* [How to complete this task] Reproduce the data below exactly. Skip the pictures.

::: Data for this exercise :::

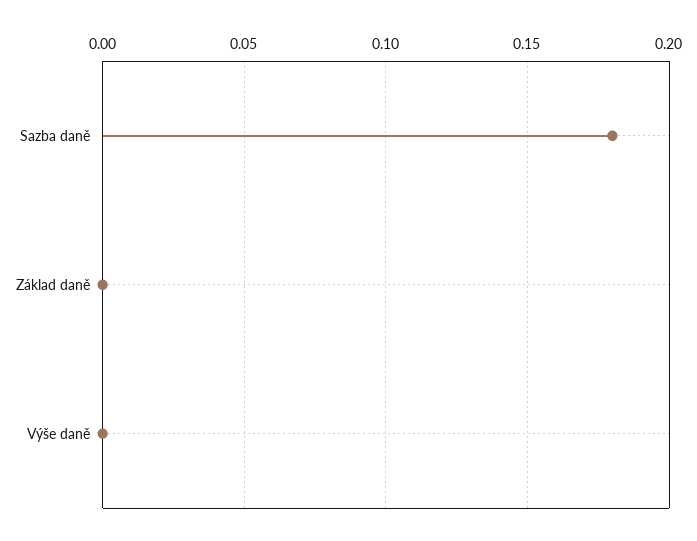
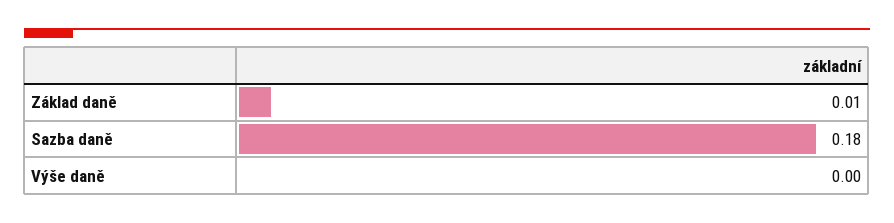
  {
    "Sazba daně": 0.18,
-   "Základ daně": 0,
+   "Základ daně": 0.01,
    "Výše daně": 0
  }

:::

* [Exercise response]
  {
    "Sazba daně": 0.18,
-   "Základ daně": 0,
+   "Základ daně": 0.01,
    "Výše daně": 0
  }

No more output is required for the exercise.